Updated

The leader of Iraq's largest Shiite (search) political party expressed certainty Tuesday that a civil war will not break out in his country despite an increase in violence.

Abdul-Aziz al-Hakim (search), who heads both the Supreme Council for the Islamic Revolution in Iraq and the governing United Iraqi Alliance, also told The Associated Press in an interview that he favored the death penalty as a means of reducing the violence — which has left more than 620 Iraqis dead since the Shiite-led government was announced on April 28.

Al-Hakim said insurgents have been trying to start a civil war between Iraq's Shiite majority and Sunni minority since the fall of Saddam Hussein's (search) regime in April 2003.

"The awareness of the Iraqi people and the links between them will prevent such a war, God willing," he said in his heavily guarded Baghdad home overlooking the Tigris River.

Sunni Muslims opposed to Iraq's Shiite-dominated government are thought to provide the backbone of the insurgency, and some Sunni extremists have been attacking Shiite targets in an effort to provoke a sectarian war.

The attacks, al-Hakim said, were "the last card in order to incite sectarian war" and pointed to three against Shiites on Monday that killed nearly 50 people and injured more than 100.

They were an attack in the northern town of Tal Afar that killed at least 20, a suicide bombing against a Shiite mosque south of Baghdad that left at least 10 dead, and a car bomb at a restaurant near a Shiite neighborhood in the capital that killed at least eight.

Al-Hakim said insurgents and groups such as Jordanian-born Abu Musab al-Zarqawi's Al Qaeda in Iraq had made starting a civil war a priority.

In a letter to Usama bin Laden that was intercepted by the U.S. military last year, al-Zarqawi said that causing sectarian fighting between Shiite and Sunni was the best way to undermine American policy in Iraq.

Civil war, al-Hakim said, was "not a new aim.
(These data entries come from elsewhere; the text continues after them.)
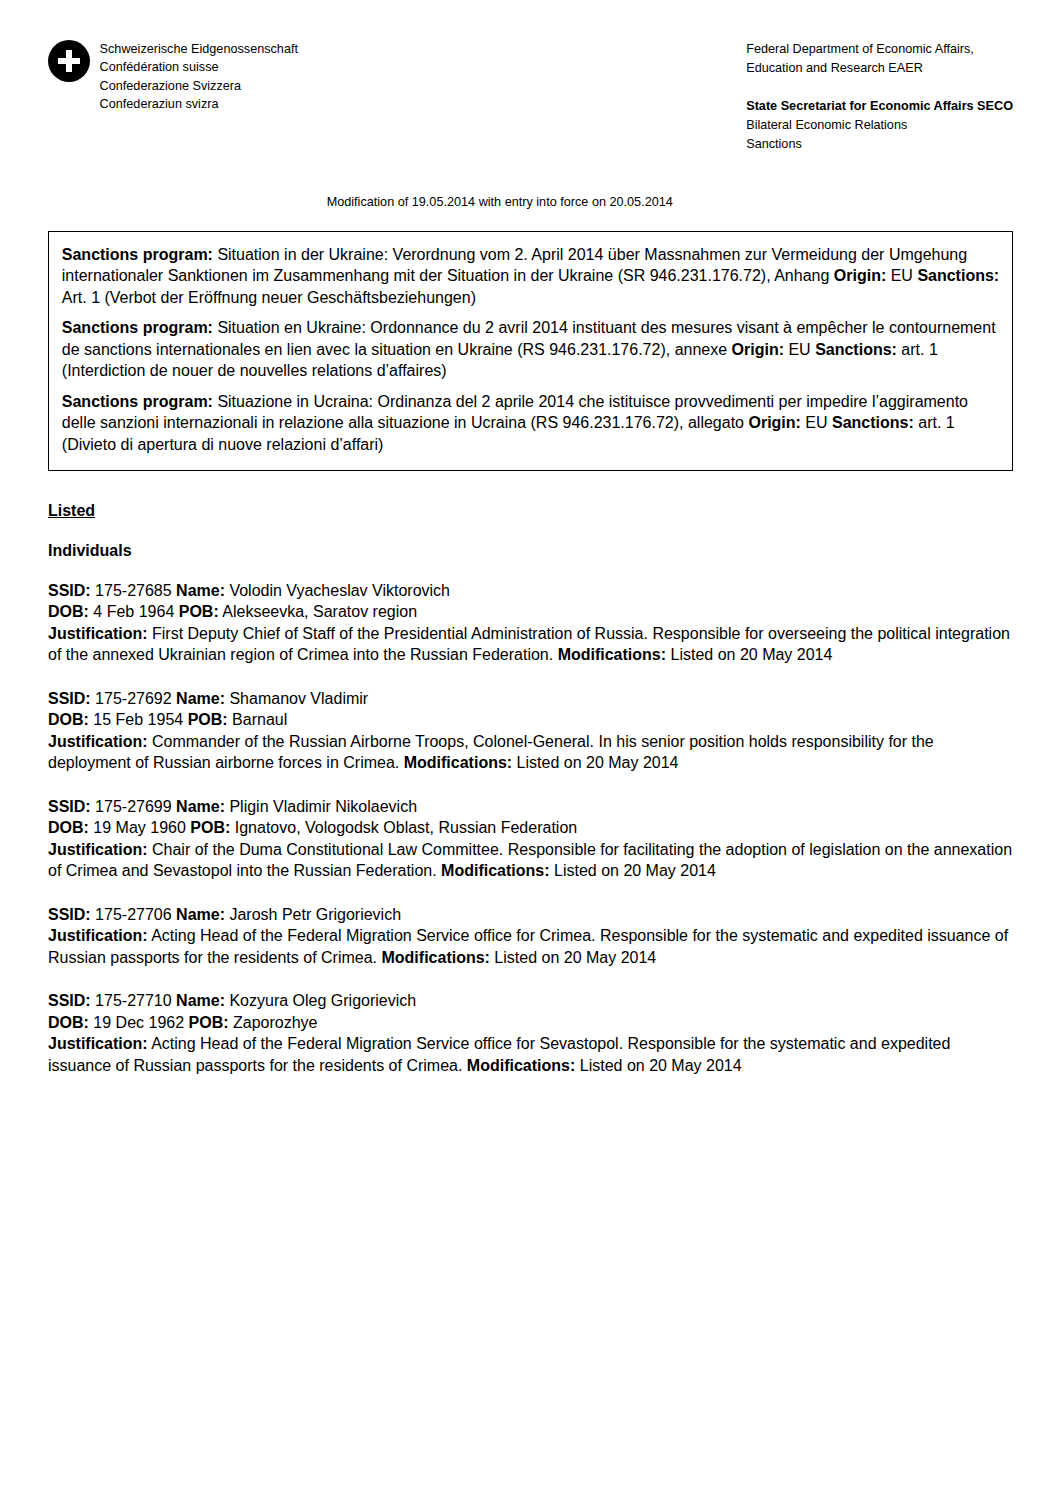Schweizerische Eidgenossenschaft
Confédération suisse
Confederazione Svizzera
Confederaziun svizra
Federal Department of Economic Affairs,
Education and Research EAER
State Secretariat for Economic Affairs SECO
Bilateral Economic Relations
Sanctions
Modification of 19.05.2014 with entry into force on 20.05.2014
Sanctions program: Situation in der Ukraine: Verordnung vom 2. April 2014 über Massnahmen zur Vermeidung der Umgehung internationaler Sanktionen im Zusammenhang mit der Situation in der Ukraine (SR 946.231.176.72), Anhang Origin: EU Sanctions: Art. 1 (Verbot der Eröffnung neuer Geschäftsbeziehungen)
Sanctions program: Situation en Ukraine: Ordonnance du 2 avril 2014 instituant des mesures visant à empêcher le contournement de sanctions internationales en lien avec la situation en Ukraine (RS 946.231.176.72), annexe Origin: EU Sanctions: art. 1 (Interdiction de nouer de nouvelles relations d’affaires)
Sanctions program: Situazione in Ucraina: Ordinanza del 2 aprile 2014 che istituisce provvedimenti per impedire l’aggiramento delle sanzioni internazionali in relazione alla situazione in Ucraina (RS 946.231.176.72), allegato Origin: EU Sanctions: art. 1 (Divieto di apertura di nuove relazioni d’affari)
Listed
Individuals
SSID: 175-27685 Name: Volodin Vyacheslav Viktorovich
DOB: 4 Feb 1964 POB: Alekseevka, Saratov region
Justification: First Deputy Chief of Staff of the Presidential Administration of Russia. Responsible for overseeing the political integration of the annexed Ukrainian region of Crimea into the Russian Federation. Modifications: Listed on 20 May 2014
SSID: 175-27692 Name: Shamanov Vladimir
DOB: 15 Feb 1954 POB: Barnaul
Justification: Commander of the Russian Airborne Troops, Colonel-General. In his senior position holds responsibility for the deployment of Russian airborne forces in Crimea. Modifications: Listed on 20 May 2014
SSID: 175-27699 Name: Pligin Vladimir Nikolaevich
DOB: 19 May 1960 POB: Ignatovo, Vologodsk Oblast, Russian Federation
Justification: Chair of the Duma Constitutional Law Committee. Responsible for facilitating the adoption of legislation on the annexation of Crimea and Sevastopol into the Russian Federation. Modifications: Listed on 20 May 2014
SSID: 175-27706 Name: Jarosh Petr Grigorievich
Justification: Acting Head of the Federal Migration Service office for Crimea. Responsible for the systematic and expedited issuance of Russian passports for the residents of Crimea. Modifications: Listed on 20 May 2014
SSID: 175-27710 Name: Kozyura Oleg Grigorievich
DOB: 19 Dec 1962 POB: Zaporozhye
Justification: Acting Head of the Federal Migration Service office for Sevastopol. Responsible for the systematic and expedited issuance of Russian passports for the residents of Crimea. Modifications: Listed on 20 May 2014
It is a plan that was declared during the first months after the fall of Saddam's regime, and al-Zarqawi said it in his known letter."

One way of dealing with the recent spike in violence was to begin implementing the death penalty in Iraq, al-Hakim said.

The death penalty was abolished by the U.S.-led occupation forces shortly after the invasion, but reintroduced in August 2004 for crimes including murder, endangering national security and drug trafficking. It has not yet been carried out.

"There is a will in the government for this law to be implemented and therefore we must implement these laws and measures," he said when asked about the death penalty. "We are a Muslim country that believes in justice and punishment, therefore we must implement these principles."

He said that not implementing the death penalty "was one of the reasons behind the spread of terrorism."

One way out of the crisis, according to al-Hakim, was to involve the Sunni minority both in political life and in the drafting of Iraq's new constitution.

"They should have a real participation and their points of view should be taken seriously," he said.

He denied accusations by some senior Sunni leaders that Shiite militias were responsible for a recent spate of sectarian attacks and killings.

The leader of the influential Association of Muslim Scholars, Sheik Haridh al-Dhari, last week charged SCIRI's military wing, the Badr Brigades, of being behind the killing.

"There is no problem between Badr and the Association of Muslim Scholars," al-Hakim said, calling it "an accusation without any proof against Badr."

Al-Hakim said that a committee made up of the association, Badr representatives and followers of the anti-American cleric Muqtada al-Sadr was working to defuse the tension caused by the charges.